Assignment: Rewrite the lines from the one containing "right knee: (383, 282, 10)" through the last line, both included, adding -18 to every keypoint coordinate and depth value and copying the person box lines unchanged.
────────
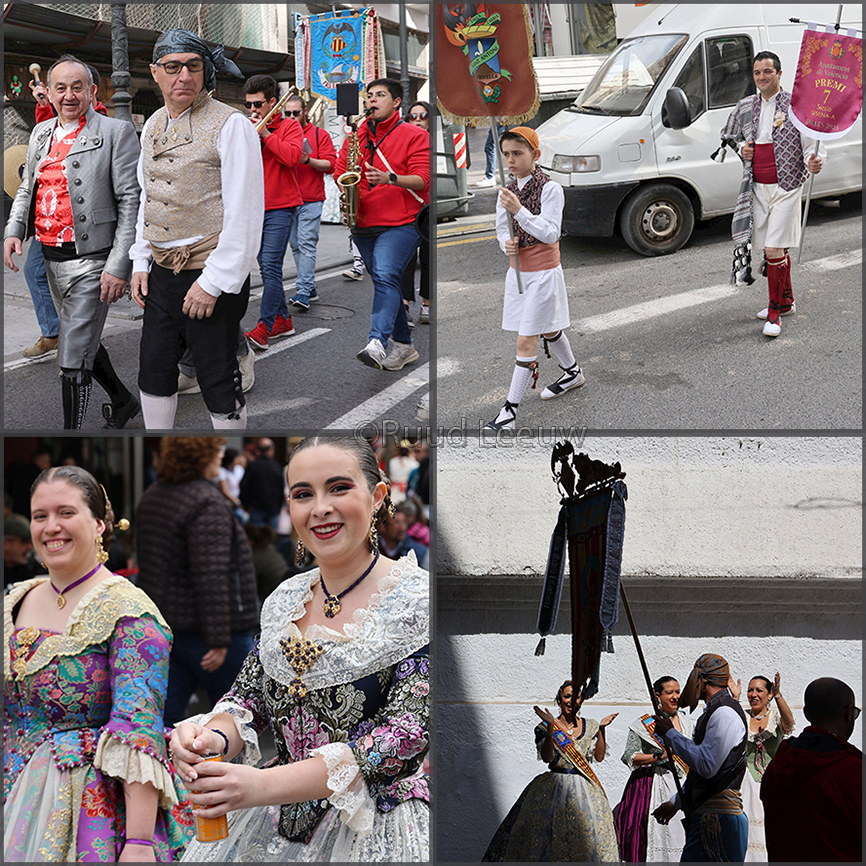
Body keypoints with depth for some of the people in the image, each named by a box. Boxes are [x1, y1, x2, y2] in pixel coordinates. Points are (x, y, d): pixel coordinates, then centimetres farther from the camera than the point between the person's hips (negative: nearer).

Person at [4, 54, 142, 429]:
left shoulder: (116, 132, -8)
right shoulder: (41, 133, 12)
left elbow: (130, 201, -12)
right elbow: (27, 188, 21)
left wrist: (118, 266, -18)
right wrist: (14, 229, 1)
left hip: (90, 261, -7)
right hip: (51, 258, 7)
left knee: (73, 360, -8)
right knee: (83, 341, 22)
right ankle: (123, 401, 43)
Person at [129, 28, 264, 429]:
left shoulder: (230, 125, -13)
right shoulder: (152, 127, 11)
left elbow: (245, 213, -17)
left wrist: (214, 282, -18)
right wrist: (140, 263, 14)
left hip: (213, 279, -7)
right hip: (162, 273, 7)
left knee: (218, 381, 0)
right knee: (154, 368, 15)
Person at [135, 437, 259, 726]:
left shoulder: (152, 496, 11)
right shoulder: (207, 502, -18)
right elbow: (211, 576, -24)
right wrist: (219, 640, -23)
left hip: (163, 626, 8)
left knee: (166, 712, 9)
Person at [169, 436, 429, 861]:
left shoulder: (418, 599, -15)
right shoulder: (283, 599, 4)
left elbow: (408, 734, -22)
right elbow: (249, 698, 6)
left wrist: (266, 785, -31)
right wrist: (215, 736, -20)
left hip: (373, 832, -5)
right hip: (274, 826, 5)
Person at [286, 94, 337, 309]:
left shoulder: (320, 135, 3)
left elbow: (330, 165, -3)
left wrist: (308, 160, -18)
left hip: (311, 201, -5)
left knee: (307, 245, -12)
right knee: (295, 246, 7)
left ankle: (303, 292, -16)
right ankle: (311, 288, 15)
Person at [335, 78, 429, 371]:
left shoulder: (414, 136, 0)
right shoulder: (355, 137, 16)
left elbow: (423, 179, -9)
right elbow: (340, 171, 21)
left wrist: (390, 179, -25)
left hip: (401, 223, -6)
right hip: (364, 225, 6)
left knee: (385, 276, -24)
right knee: (383, 282, 10)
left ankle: (377, 343, -35)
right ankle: (404, 346, 20)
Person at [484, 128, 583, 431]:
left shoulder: (550, 189, -14)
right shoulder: (507, 192, 5)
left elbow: (550, 233, -20)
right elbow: (501, 229, 14)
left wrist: (519, 211, -30)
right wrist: (506, 243, -10)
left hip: (543, 273, -7)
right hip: (518, 271, 7)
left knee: (526, 341, -8)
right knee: (549, 331, 23)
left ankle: (510, 411, -6)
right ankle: (573, 373, 48)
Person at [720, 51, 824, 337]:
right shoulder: (745, 107, 10)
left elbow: (813, 144, -5)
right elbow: (727, 137, 26)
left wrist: (814, 162, -27)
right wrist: (741, 150, 4)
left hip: (786, 187, -5)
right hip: (758, 187, 5)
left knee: (774, 250, -12)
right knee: (776, 249, 16)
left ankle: (774, 313, -4)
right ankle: (786, 301, 33)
────────
Solution below:
right knee: (365, 264, -8)
left ankle: (359, 325, -53)
right ankle: (386, 328, 2)
Person at [484, 128, 583, 431]:
left shoulder: (532, 171, -32)
right shoulder: (489, 174, -13)
left elbow: (532, 215, -38)
right elbow: (483, 211, -4)
left wrist: (501, 193, -48)
right wrist: (488, 225, -28)
left hip: (525, 255, -25)
right hip: (500, 253, -11)
left knee: (508, 323, -26)
right knee: (531, 313, 5)
left ankle: (492, 393, -24)
right ankle: (555, 355, 30)
Person at [720, 51, 824, 337]:
right shoulder: (727, 89, -8)
left elbow: (795, 126, -23)
right elbow: (709, 119, 8)
left wrist: (796, 144, -45)
right wrist: (723, 132, -14)
left hip: (768, 169, -23)
right hip: (740, 169, -13)
left knee: (756, 232, -30)
right knee: (758, 231, -2)
left ankle: (756, 295, -22)
right ankle: (768, 283, 15)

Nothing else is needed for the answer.